0:[/opt/gnuarm/lib/gcc/arm-none-eabi/7.1.0/../../../../arm-none-eabi/bin/ld]
1:[-plugin]
2:[/opt/gnuarm/libexec/gcc/arm-none-eabi/7.1.0/liblto_plugin.so]
3:[-plugin-opt=/opt/gnuarm/libexec/gcc/arm-none-eabi/7.1.0/lto-wrapper]
4:[-plugin-opt=-fresolution=/tmp/ccSyISCJ.res]
5:[-X]
6:[-o]
7:[so.elf]
8:[-L/opt/gnuarm/lib/gcc/arm-none-eabi/7.1.0/thumb]
9:[-L/opt/gnuarm/lib/gcc/arm-none-eabi/7.1.0]

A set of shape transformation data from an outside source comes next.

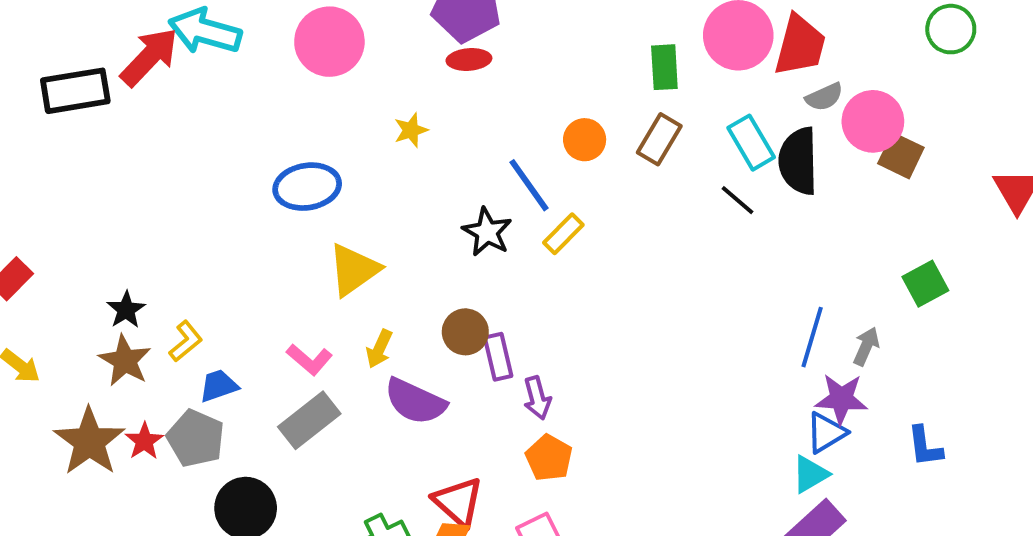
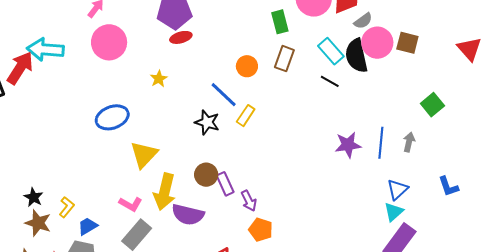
pink circle: (873, 121) -> (377, 43), moved
yellow arrow: (379, 349) -> (165, 192), size x1.8
purple star: (841, 399) -> (348, 145), moved

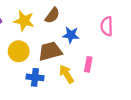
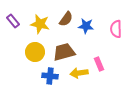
blue star: (71, 35) -> (86, 26), moved
pink rectangle: (88, 64) -> (99, 64), turned -32
yellow arrow: (67, 74) -> (79, 73), turned -66

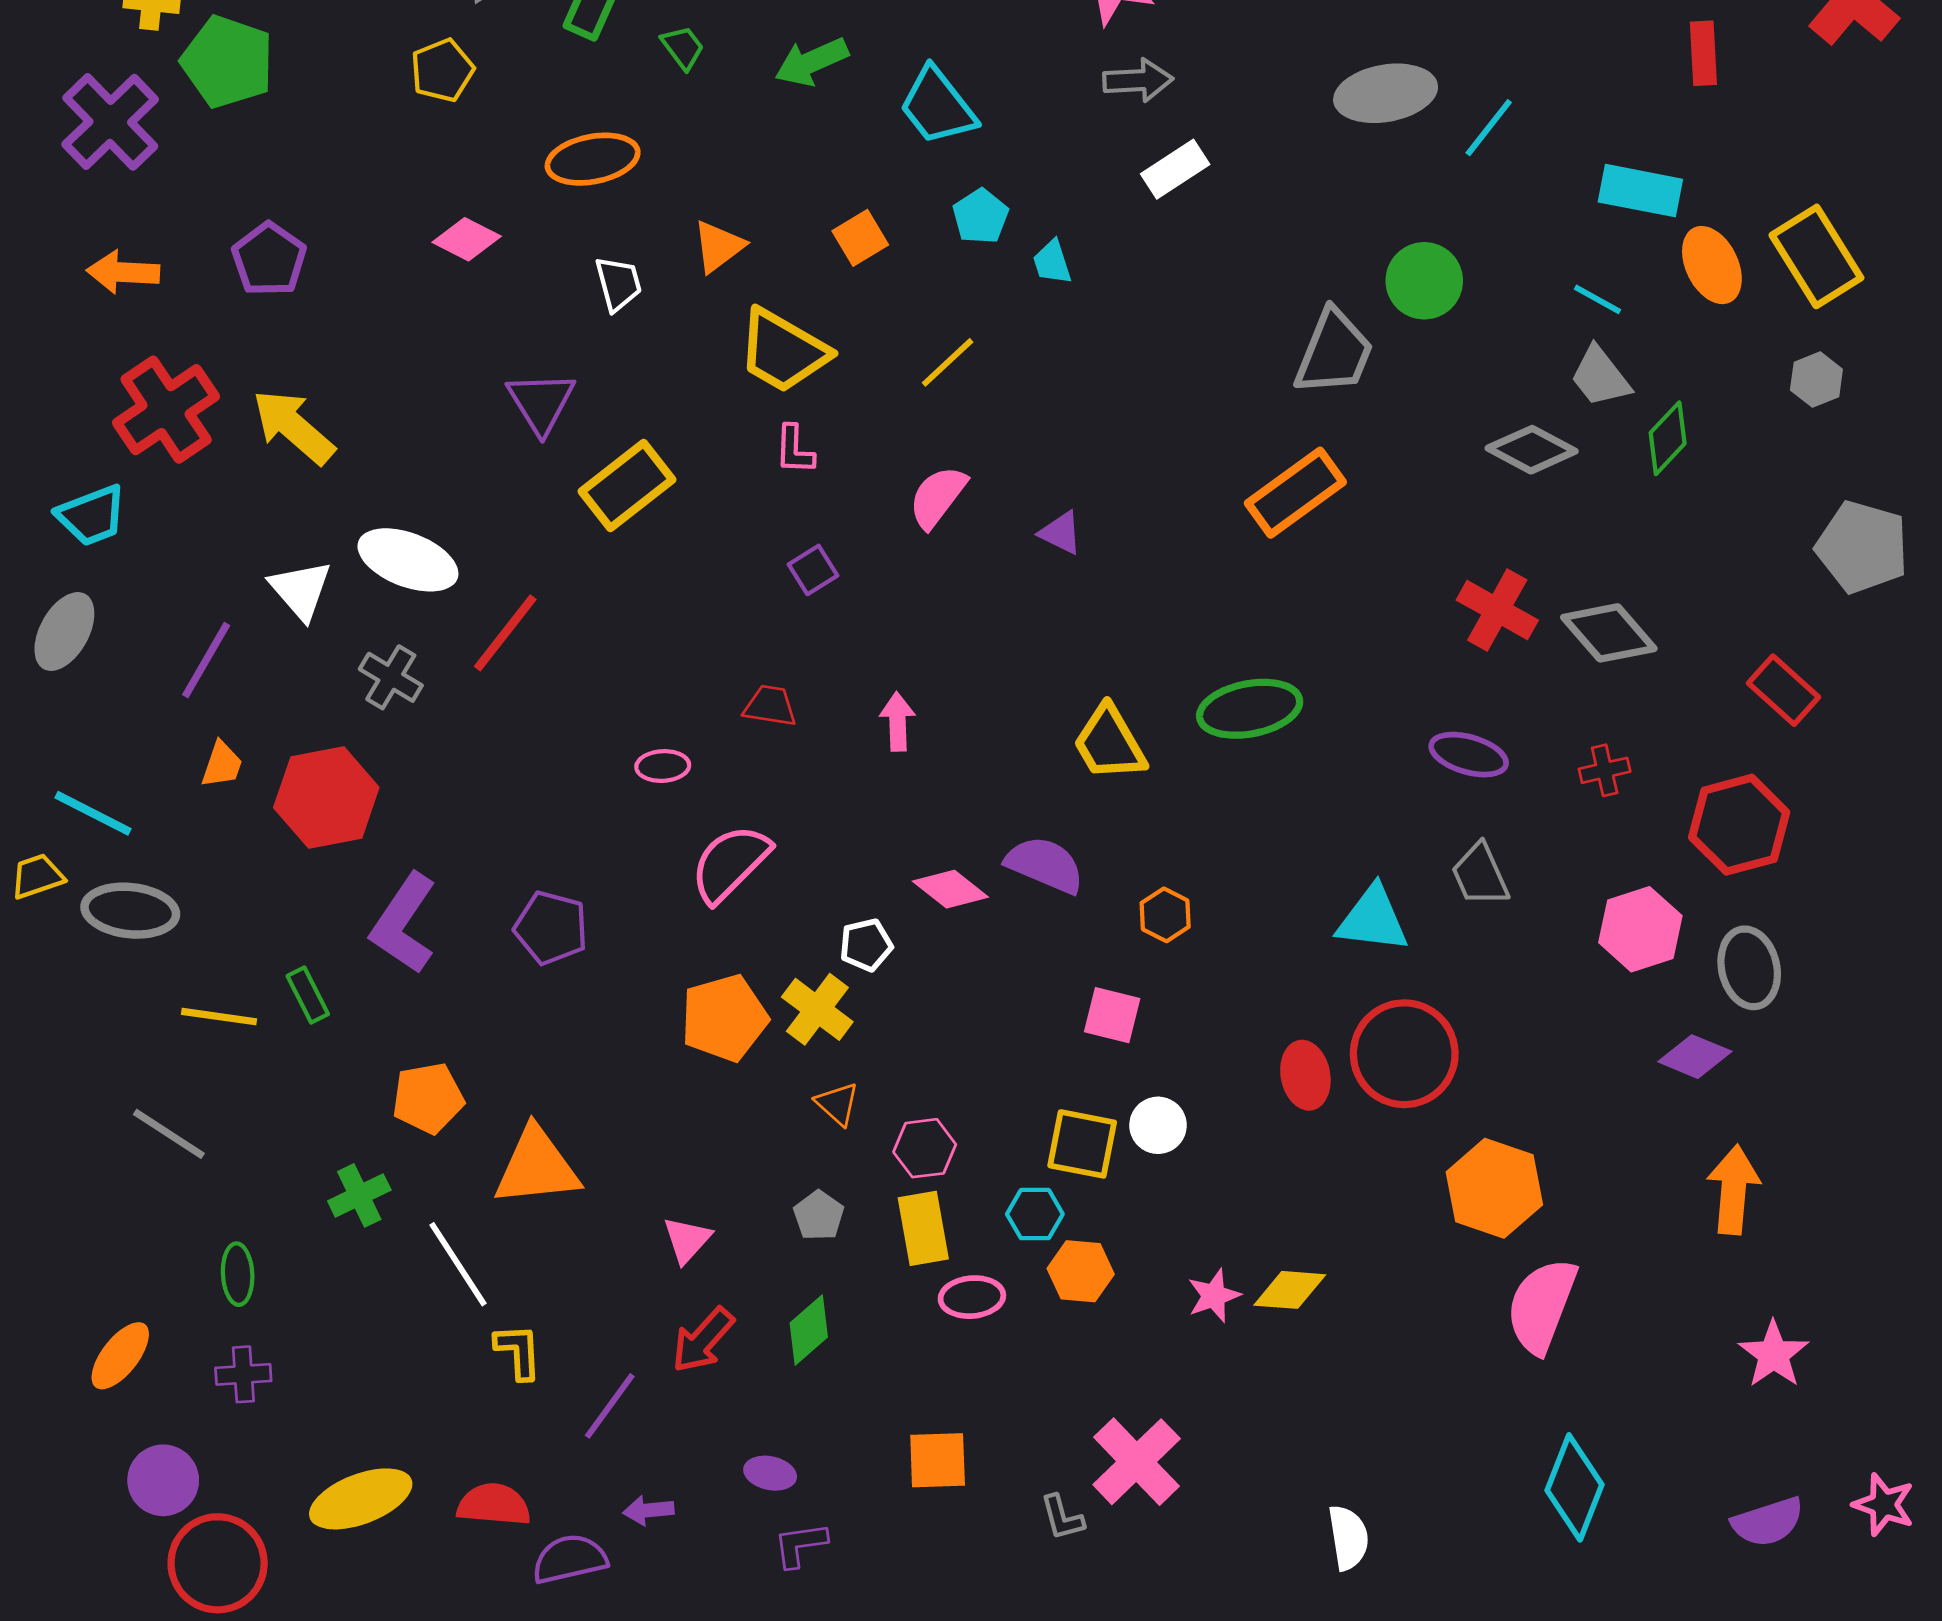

10:[-L/opt/gnuarm/lib/gcc/arm-none-eabi/7.1.0/../../../../arm-none-eabi/lib]
11:[-T]
12:[memmap]
13:[start.o]
14:[/tmp/ccrdRU2s.o]
15:[-lgcc]
the other approach
arm-none-eabi-gcc -O2 -c -mthumb so.c -o so.o
arm-none-eabi-ld -T memmap start.o so.o /opt/gnuarm/lib/gcc/arm-none-eabi/7.1.0/thumb/libgcc.a -o so.elf
but this is still broken
20000038 <__addsf3>:
20000038: e1b02080 lsls r2, r0, #1
2000003c: 11b03081 lslsne r3, r1, #1
20000040: 11320003 teqne r2, r3
20000044: 11f0cc42 mvnsne r12, r2, asr #24
20000048: 11f0cc43 mvnsne r12, r3, asr #24
2000004c: 0a000047 beq 20000170 <__addsf3+0x138>
20000050: e1a02c22 lsr r2, r2, #24
20000054: e0723c23 rsbs r3, r2, r3, lsr #24
I have not done the things I need to do to get the right library, have to run will re-edit this later...

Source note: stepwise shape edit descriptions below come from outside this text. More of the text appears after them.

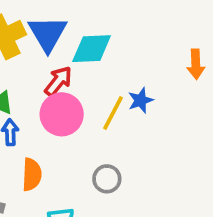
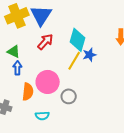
cyan diamond: (92, 49) -> (77, 40), moved, turned -75
pink circle: (62, 114) -> (48, 82), moved

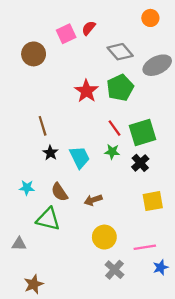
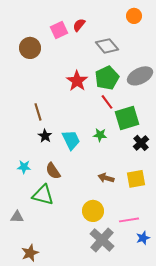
gray ellipse: (157, 65) -> (140, 76), moved
red line: (114, 128) -> (107, 102), moved
black cross: (140, 163) -> (141, 143), moved
brown arrow: (93, 200) -> (106, 178), moved, turned 35
gray cross: (114, 270) -> (102, 240), size x1.4

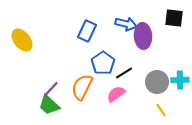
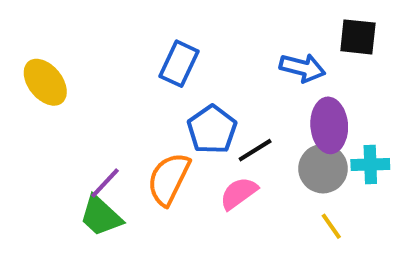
blue arrow: (126, 24) -> (302, 68), moved
purple ellipse: (143, 36) -> (329, 125), moved

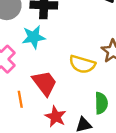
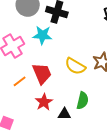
orange line: (20, 99) -> (20, 81), turned 48

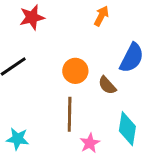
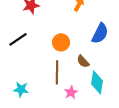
brown semicircle: (107, 85) -> (83, 61), moved

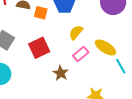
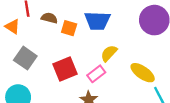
pink rectangle: (81, 54) -> (96, 74), moved

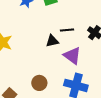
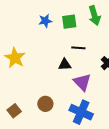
black line: (67, 30) -> (78, 48), moved

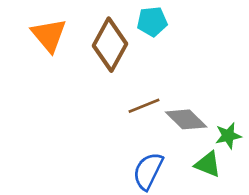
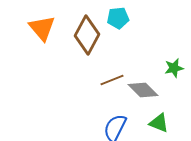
green star: (228, 136) -> (174, 68), moved

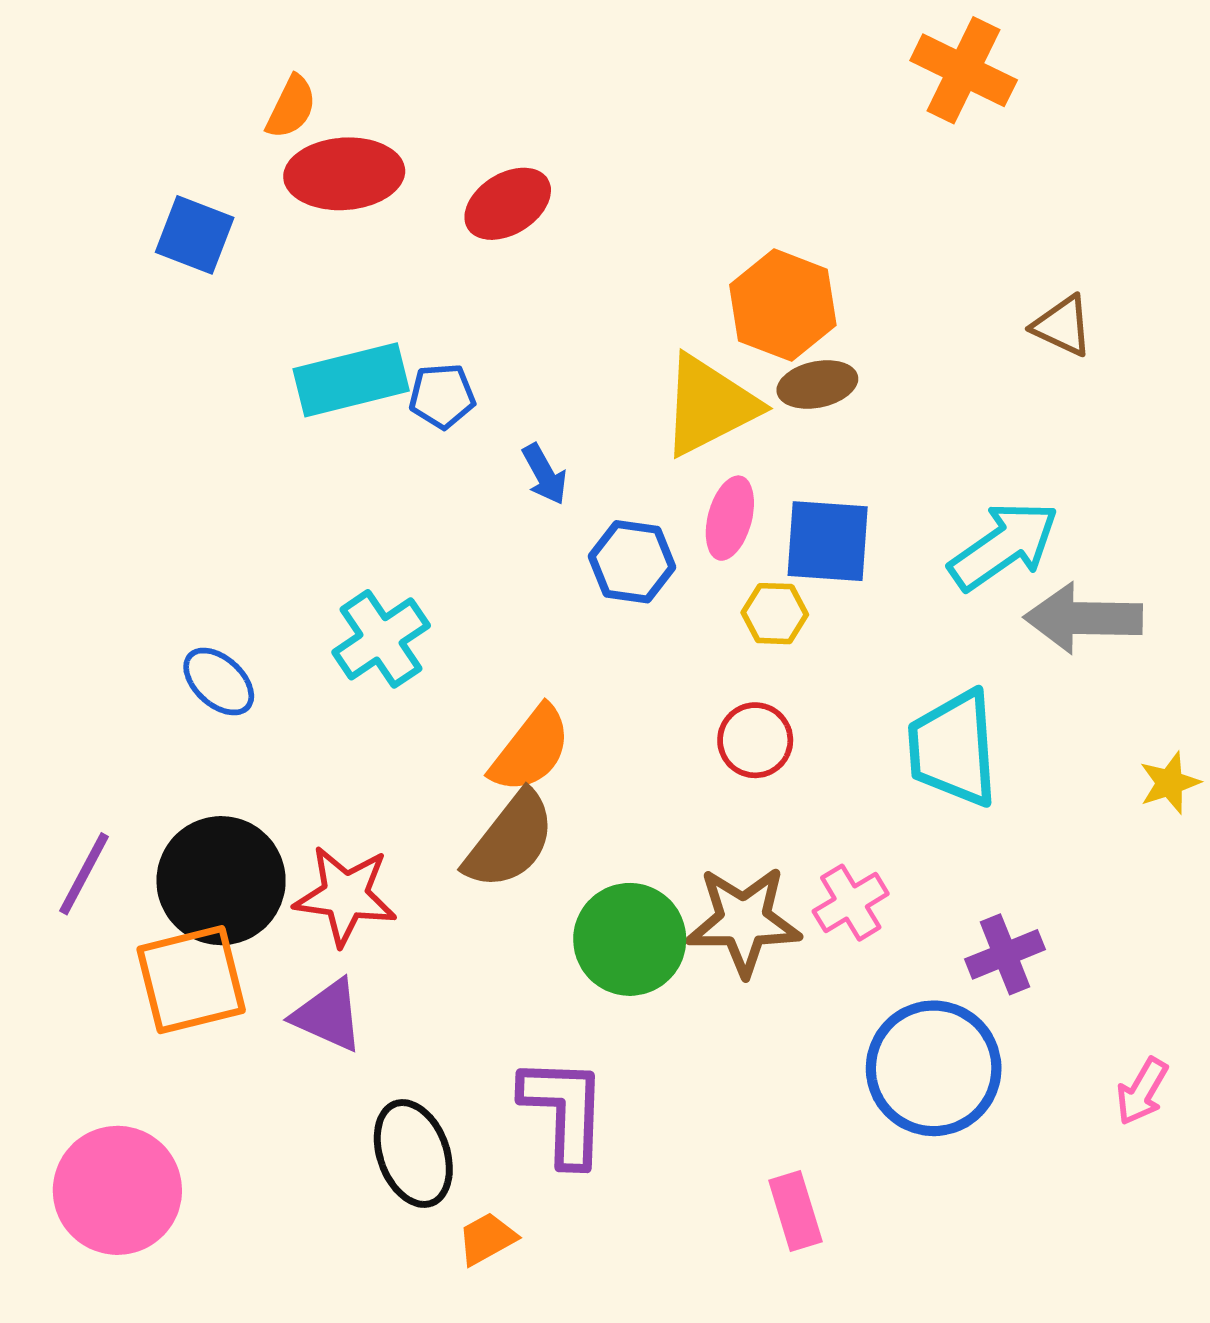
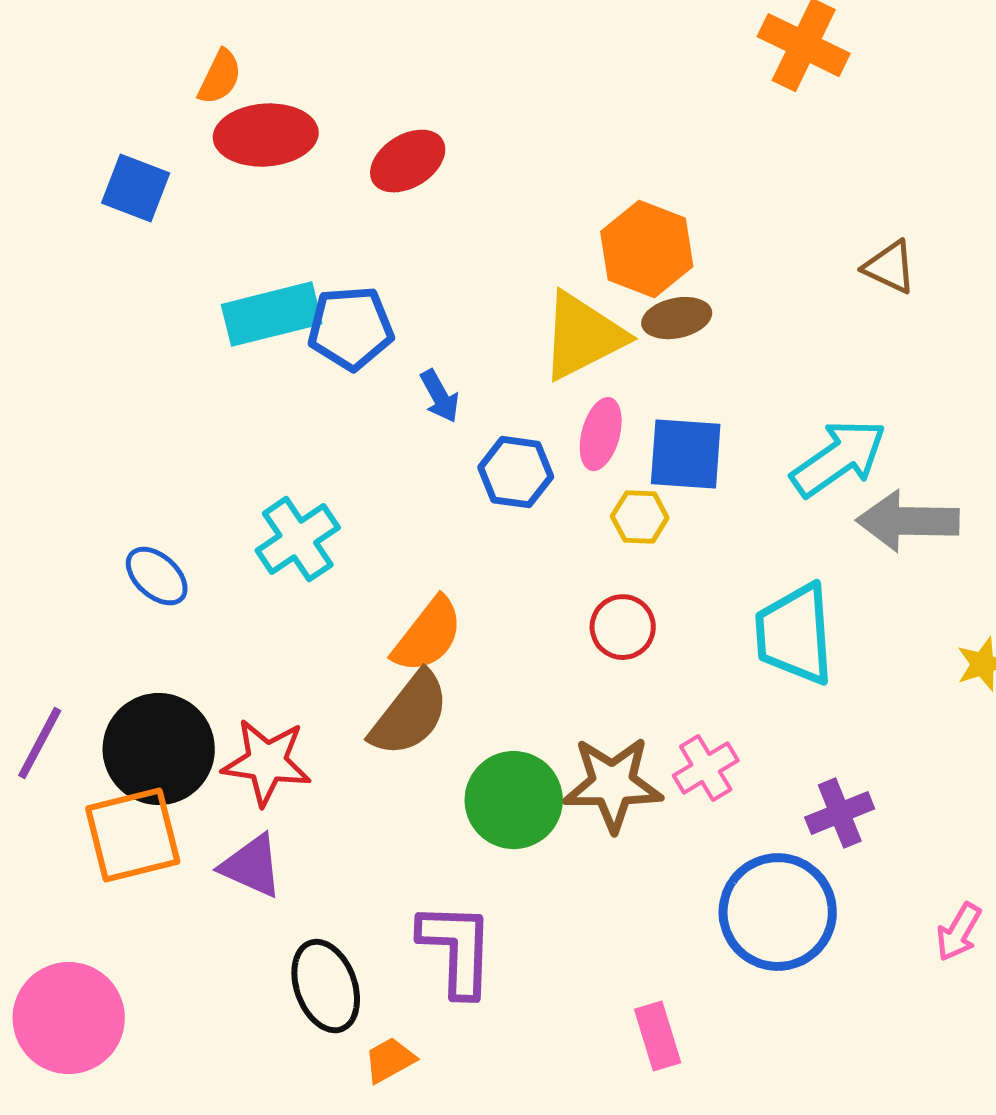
blue pentagon: (442, 396) -> (351, 328), size x1.5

But my proposed solution is:
.thumb_func
.globl __aeabi_fadd
__aeabi_fadd:
bx lr
I added to start.s for demonstration purposes
arm-none-eabi-as start.s -o start.o
arm-none-eabi-ld -T memmap start.o so.o -o so.elf
arm-none-eabi-objdump -D so.elf
Disassembly of section .text:
20000000 <_start>:
20000000: 20001000 andcs r1, r0, r0
20000004: 20000015 andcs r0, r0, r5, lsl r0
20000008: 20000019 andcs r0, r0, r9, lsl r0
2000000c: 20000019 andcs r0, r0, r9, lsl r0
20000010: 20000019 andcs r0, r0, r9, lsl r0
20000014 <reset>:
20000014: f000 f802 bl 2000001c <notmain>
20000018 <hang>:
20000018: e7fe b.n 20000018 <hang>
2000001a <__aeabi_fadd>:
2000001a: 4770 bx lr
2000001c <notmain>:
2000001c: b510 push {r4, lr}
2000001e: f7ff fffc bl 2000001a <__aeabi_fadd>
20000022: bc10 pop {r4}
20000024: bc02 pop {r1}
20000026: 4708 bx r1
then fill in whatever you want, clearly this is not a real program, broke many rules, there are no numbers being passed in, etc...
But the compiler generated __aeabi_fadd and I supplied an __aeabi_fadd and it was happy.
What I have done in the past, is, since I build my own gnu toolchain anyway, go in and put a syntax error in the file of interest, do the build, then the long command line used to build that item is now on the screen when it fails, isolate the function of interest, use the long command line for gcc as a guide, tweak and tune as desired...Get there faster than trying to figure out all the defines on your own in the code.